When the data below is printed, every line must match exactly and the images must be absent.

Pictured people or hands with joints
· · · ·

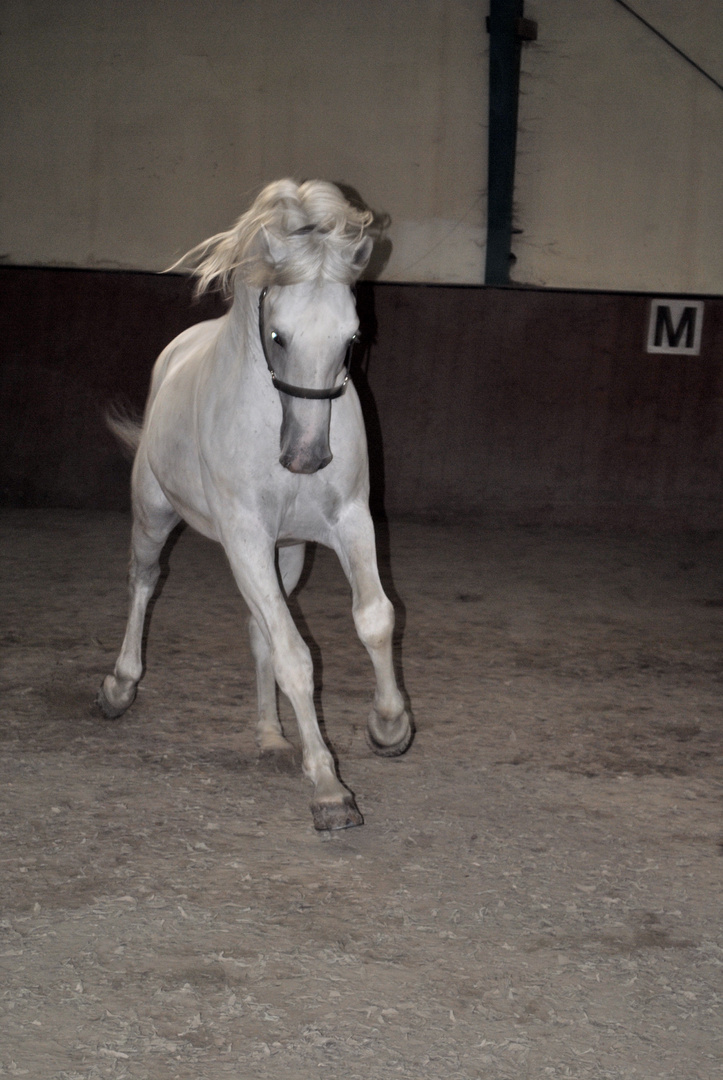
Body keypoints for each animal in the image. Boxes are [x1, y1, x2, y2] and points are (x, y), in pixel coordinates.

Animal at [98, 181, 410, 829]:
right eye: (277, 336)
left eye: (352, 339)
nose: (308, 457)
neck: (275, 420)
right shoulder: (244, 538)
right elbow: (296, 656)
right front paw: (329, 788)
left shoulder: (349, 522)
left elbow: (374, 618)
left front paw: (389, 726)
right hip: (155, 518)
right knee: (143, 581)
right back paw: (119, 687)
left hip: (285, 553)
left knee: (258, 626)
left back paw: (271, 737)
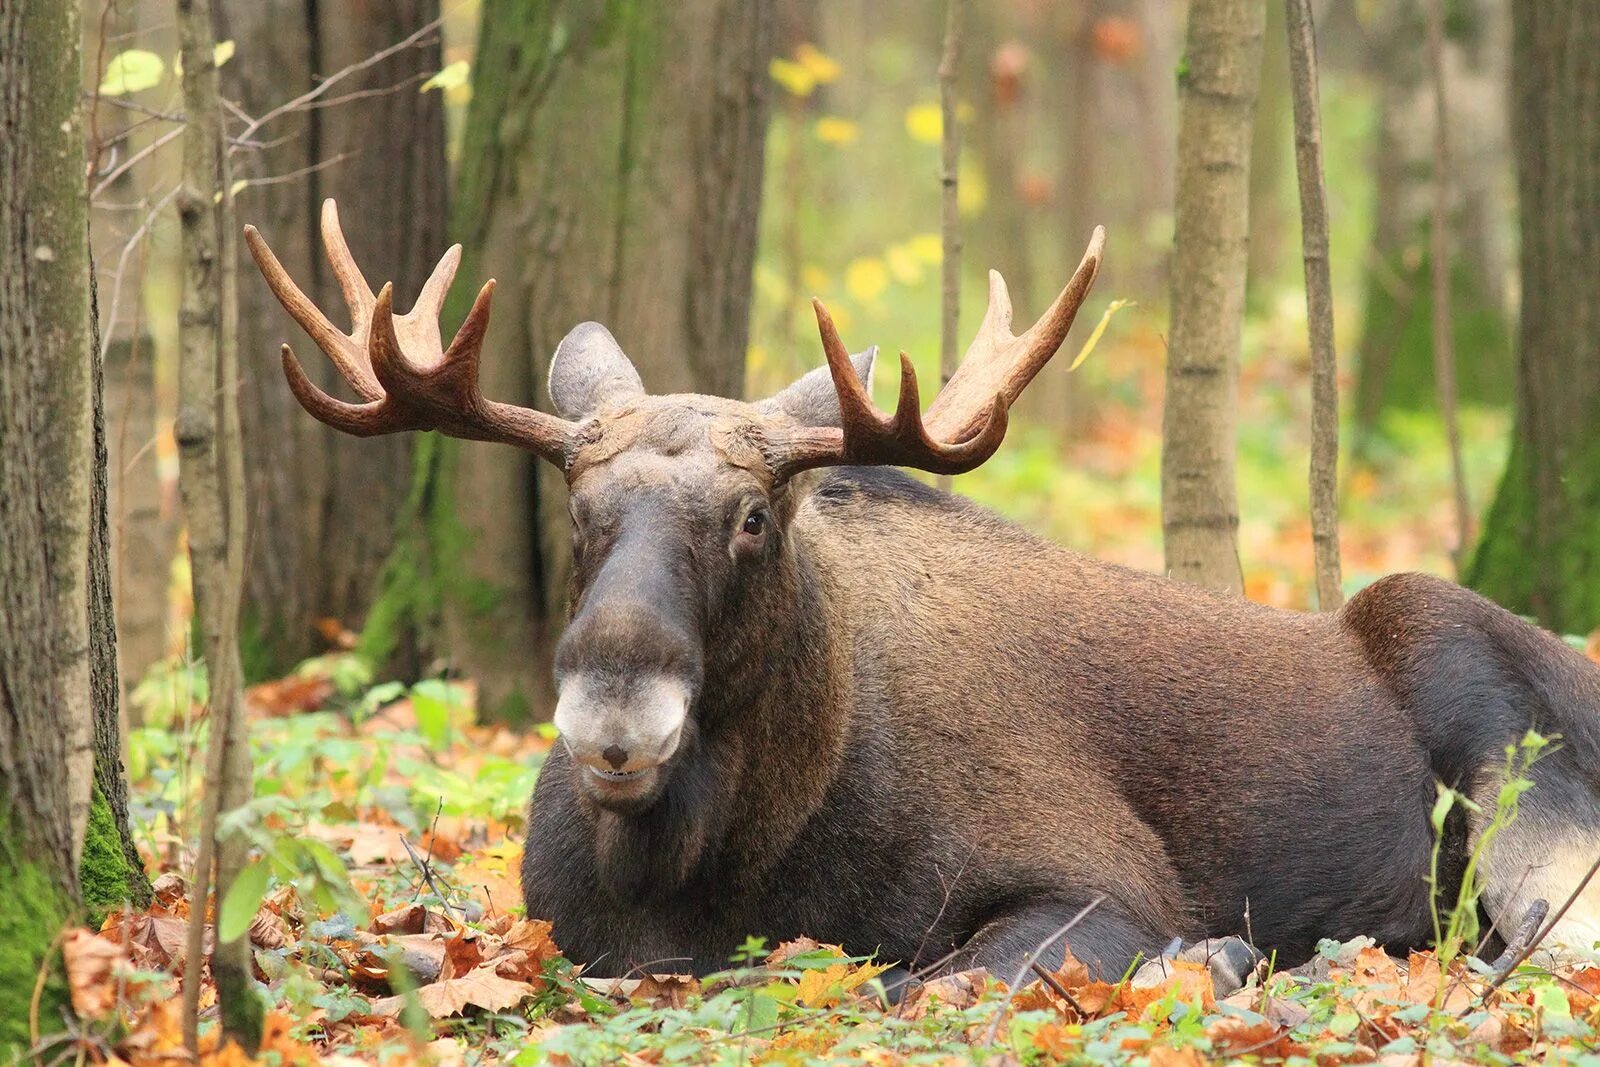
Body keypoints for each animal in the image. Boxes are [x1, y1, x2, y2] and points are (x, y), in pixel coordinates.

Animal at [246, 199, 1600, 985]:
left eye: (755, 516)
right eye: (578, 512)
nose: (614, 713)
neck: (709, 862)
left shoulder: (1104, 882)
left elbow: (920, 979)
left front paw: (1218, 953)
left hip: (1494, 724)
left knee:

· · · ·

Response to this exercise:
Body keypoints for each animal in the image. Boxes are [x1, y1, x2, y2] and points are (x, y), in pixel coordinates.

Animal at [98, 181, 410, 829]:
right eye: (277, 336)
left eye: (352, 339)
nose: (308, 457)
neck: (275, 420)
right shoulder: (244, 538)
right elbow: (296, 656)
right front paw: (329, 788)
left shoulder: (349, 522)
left elbow: (374, 618)
left front paw: (389, 726)
right hip: (155, 518)
right knee: (143, 581)
right back paw: (119, 687)
left hip: (285, 553)
left knee: (258, 626)
left back paw: (271, 737)
Body keypoints for each animal in the image. Boxes are [x1, y1, x2, y2] and points are (x, y), in pixel coordinates.

Animal at [246, 199, 1600, 985]:
left eye: (755, 516)
right eye: (578, 512)
nose: (614, 713)
neck: (709, 862)
left shoulder: (1104, 882)
left elbow: (920, 979)
left front paw: (1218, 953)
left hip: (1494, 724)
left knee:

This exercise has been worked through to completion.